Dairy: Cheese was not mentioned in the article…perhaps because so many cheeses are regionally produced and consumed. Lazio is at the head of the list for whole milk, followed by Campania and Puglia. And apparently it’s not surprising that people from Trentino Alto-Adige in the north are the major consumers of yogurt.
Bread: Those who live in Piedmont spend more for bread and grissini (bread sticks) than any other food product! But remember that grissini were “born” in Turin.
Dessert: Who are the most gluttonous in Italy? Those from Lombardy. They are first in the purchase of gelati and second behind Trentino Alto-Adige for pastry.
Drinks: Apparently Italians are surprised that the citizens of Sardegna love coffee. It is surprising to me that coffee isn’t universal throughout Italy! Another surprise: In Friuli Venezia Giula, a drink called “chinotti” is a constant in the shopping carts. It is a sweet carbonated drink. For alcoholic drinks, go to Emilia-Romagna for wine and to Calabria for beer. For liguor, go north: The Veneto and Trentino Alto-Adige are the regions that spend the most on “a glass.”

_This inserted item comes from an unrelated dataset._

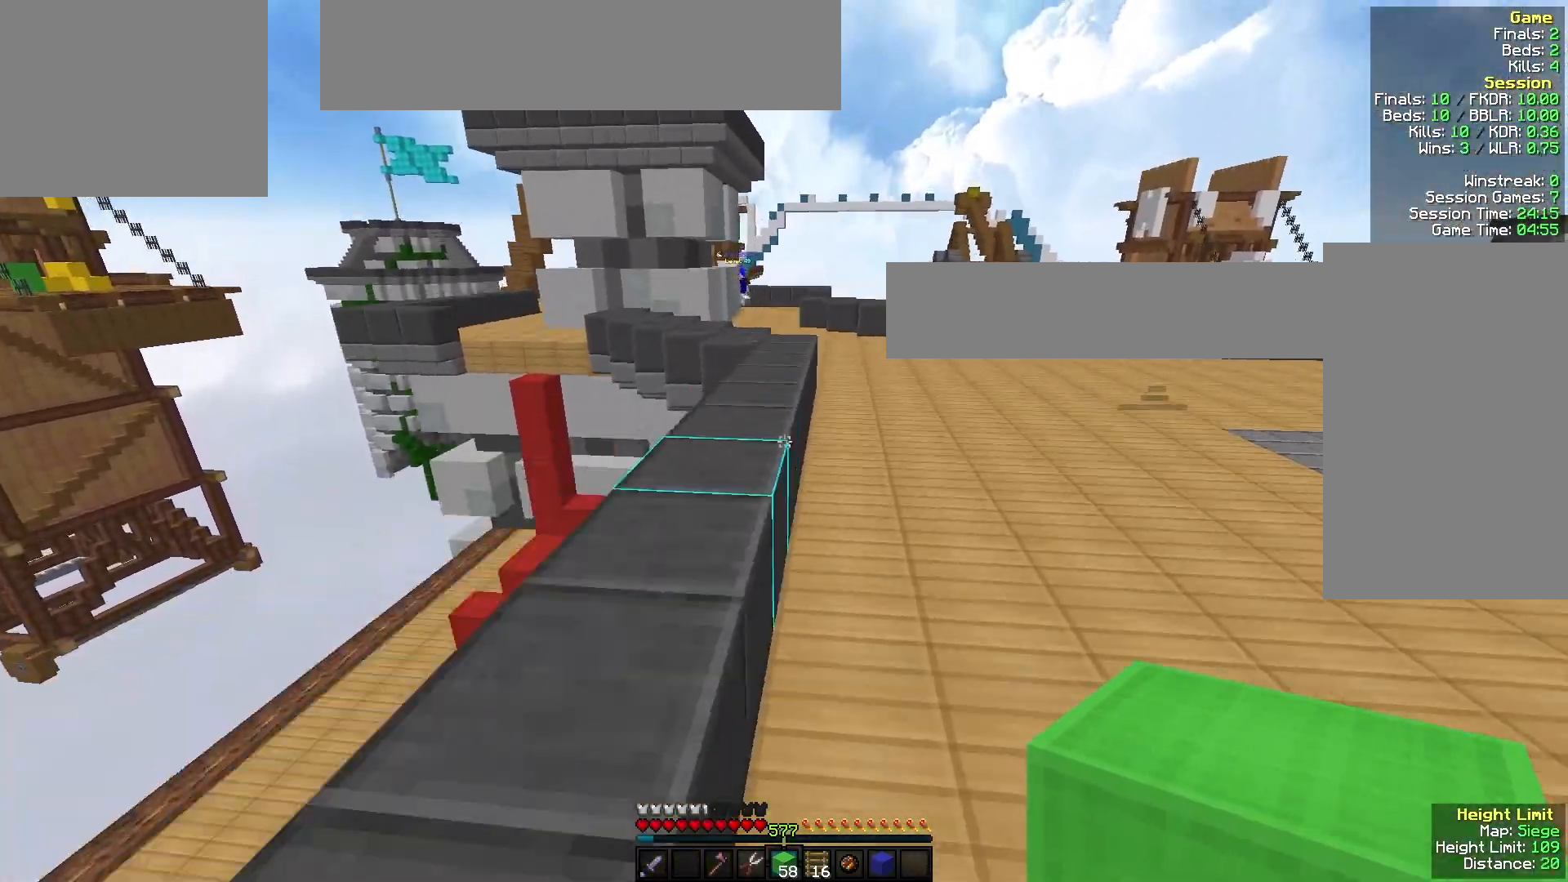
{"keys": ["d", "w"], "mouse": [], "events": [[100, "a", "up"], [433, "d", "down"]]}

Vegetables: Those who live in Campania invest more in their true regional treasure—tomatoes (okay, maybe a fruit) in cans while they are second in the purchase of fresh tomatoes, beaten only by people from Puglia. Here is a surprise: Liguria and Trentino Alto-Adige, two regions with relatively little land that can be cultivated, are the regions that spend more for both fresh and frozen vegetables. At the bottom of the list are Calabria, Sicily, Campania, and Puglia, regions that overwhelmingly provide the garden produce of Italy. But is it possible that these southern regions grow their own in small and large gardens and/ or purchase vegetables from farmers’ markets, data not captured by this study?